Reading passage -
####################
« first day (3256 days earlier)      last day (1992 days later) » 

01:33
I'm trying to use a regexp in less to find improperly formatted lines, but the ones I use with grep aren't working, I get an invalid pattern error. The manpage says:
/pattern
Search forward in the file for the N-th line containing the pattern. N defaults to 1. The pattern is a regular expression, as recognized by the regular expression library supplied by your system. The search starts at the first line displayed (but see the -a and -j options, which change this).
How do I determine the regexp library supplied by system?
cas
cas
01:56
less uses extended regular expressions, same as grep -E (aka the deprecated egrep).
I don't think that's right
There are a pile of configuration macros defined HAVE_GNU_REGEX, HAVE_POSIX_REGCOMP, HAVE_PCRE2, HAVE_PCRE, HAVE_RE_COMP, HAVE_REGCMP, HAVE_V8_REGCOMP, and it uses different code according to its idea of which of those is the best available at build time
cas
cas
try man man and then search for \[+. + is magic in ERE, non-magic in BRE. /\[+ finds [ characters in less, so less uses ERE.
on pretty nearly any remotely-modern system, that means ERE. or PCRE (which is effectively a superset of ERE).
That's the question, isn't it
It makes an effort to select an ERE-like mode in whichever library it's using but there are a lot of libraries it supports
cas
cas
i don't think so. unless someone says that they're using some bizarre palaeo-unix with a primitive regex library, it's reasonable to assume they're using something vaguely modernish. (and, in many cases, it's reasonable to assume they're using gnu/linux unless they state otherwise)
02:11
It uses GNU if available, then POSIX regcomp, then PCRE, then PCRE2, ...
####################
Given entries -
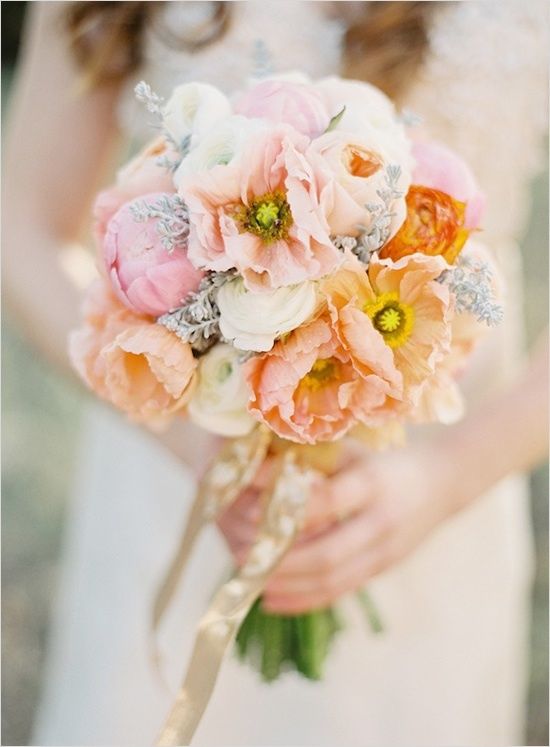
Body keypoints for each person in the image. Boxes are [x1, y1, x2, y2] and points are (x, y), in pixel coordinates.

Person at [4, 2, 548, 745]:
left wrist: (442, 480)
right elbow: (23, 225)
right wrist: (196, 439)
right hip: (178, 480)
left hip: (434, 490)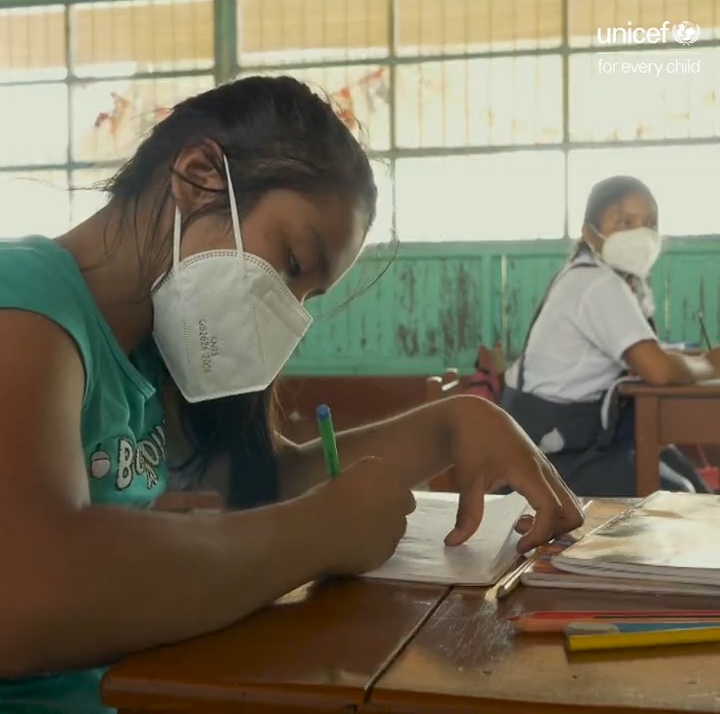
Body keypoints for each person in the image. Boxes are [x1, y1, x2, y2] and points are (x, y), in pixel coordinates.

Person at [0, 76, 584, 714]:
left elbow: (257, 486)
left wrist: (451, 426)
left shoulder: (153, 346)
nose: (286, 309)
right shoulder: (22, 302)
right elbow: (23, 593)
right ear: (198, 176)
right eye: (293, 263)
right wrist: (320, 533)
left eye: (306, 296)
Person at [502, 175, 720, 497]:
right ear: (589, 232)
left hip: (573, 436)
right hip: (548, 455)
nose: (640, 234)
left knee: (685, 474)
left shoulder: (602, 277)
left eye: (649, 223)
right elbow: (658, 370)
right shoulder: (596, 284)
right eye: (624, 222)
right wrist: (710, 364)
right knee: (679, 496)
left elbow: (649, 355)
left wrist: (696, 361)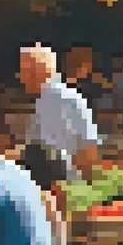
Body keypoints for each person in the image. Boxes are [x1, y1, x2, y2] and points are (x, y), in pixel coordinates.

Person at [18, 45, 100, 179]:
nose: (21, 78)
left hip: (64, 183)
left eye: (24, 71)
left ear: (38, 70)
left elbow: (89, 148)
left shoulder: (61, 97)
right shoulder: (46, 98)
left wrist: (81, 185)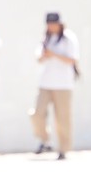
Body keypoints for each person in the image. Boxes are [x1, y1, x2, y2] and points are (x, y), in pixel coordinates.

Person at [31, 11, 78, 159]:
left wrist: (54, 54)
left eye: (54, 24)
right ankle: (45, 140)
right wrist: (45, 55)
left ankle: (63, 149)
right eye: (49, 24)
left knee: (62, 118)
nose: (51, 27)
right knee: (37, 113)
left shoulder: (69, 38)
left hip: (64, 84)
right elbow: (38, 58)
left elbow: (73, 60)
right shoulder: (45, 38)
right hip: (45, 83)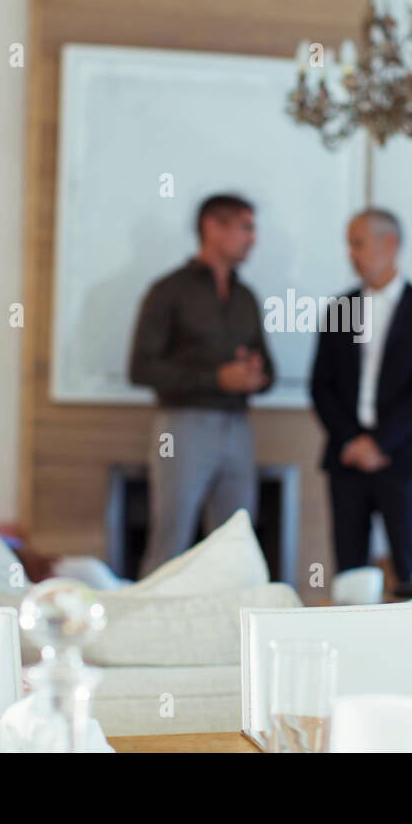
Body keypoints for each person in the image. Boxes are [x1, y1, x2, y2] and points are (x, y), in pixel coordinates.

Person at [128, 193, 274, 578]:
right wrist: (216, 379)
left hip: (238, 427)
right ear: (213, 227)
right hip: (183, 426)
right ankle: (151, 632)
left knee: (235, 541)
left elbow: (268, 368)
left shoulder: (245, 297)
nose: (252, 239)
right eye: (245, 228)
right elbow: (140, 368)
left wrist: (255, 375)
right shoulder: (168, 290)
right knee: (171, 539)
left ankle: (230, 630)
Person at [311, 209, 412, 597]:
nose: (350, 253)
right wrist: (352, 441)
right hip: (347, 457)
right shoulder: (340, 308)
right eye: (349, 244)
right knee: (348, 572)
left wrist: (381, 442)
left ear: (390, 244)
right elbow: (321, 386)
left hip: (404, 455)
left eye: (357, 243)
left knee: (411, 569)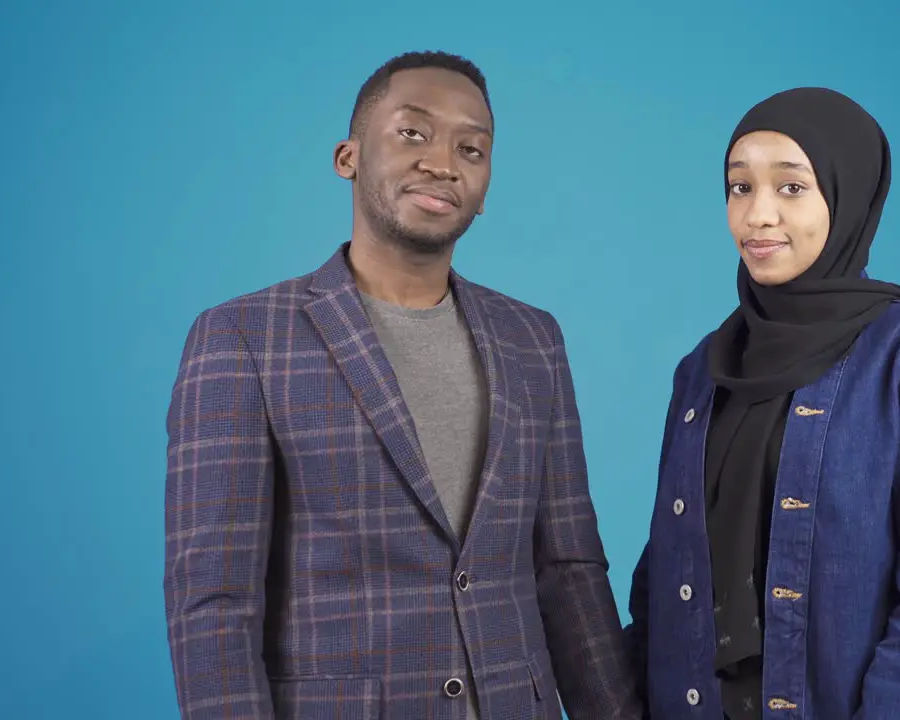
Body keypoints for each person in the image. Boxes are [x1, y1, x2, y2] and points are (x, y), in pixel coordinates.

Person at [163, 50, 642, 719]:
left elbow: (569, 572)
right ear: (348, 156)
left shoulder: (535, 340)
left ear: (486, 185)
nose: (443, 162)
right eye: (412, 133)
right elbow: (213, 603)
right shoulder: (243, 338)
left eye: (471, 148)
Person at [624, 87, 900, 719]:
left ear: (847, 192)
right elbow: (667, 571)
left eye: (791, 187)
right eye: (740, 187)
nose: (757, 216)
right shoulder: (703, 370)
####################
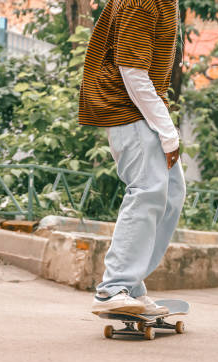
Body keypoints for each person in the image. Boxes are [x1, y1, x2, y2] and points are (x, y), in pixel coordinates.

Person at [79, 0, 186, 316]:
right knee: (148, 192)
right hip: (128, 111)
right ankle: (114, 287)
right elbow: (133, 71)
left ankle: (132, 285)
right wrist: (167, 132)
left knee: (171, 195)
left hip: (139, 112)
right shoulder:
####################
Problems to work on -
1. List every configuration macro named in the chat about less.
2. In the chat about less, which character is described as magic in ERE but non-magic in BRE?
Answer using only the chat about less.

Responses for each task -
1. HAVE_GNU_REGEX, HAVE_POSIX_REGCOMP, HAVE_PCRE2, HAVE_PCRE, HAVE_RE_COMP, HAVE_REGCMP, HAVE_V8_REGCOMP

2. The + character.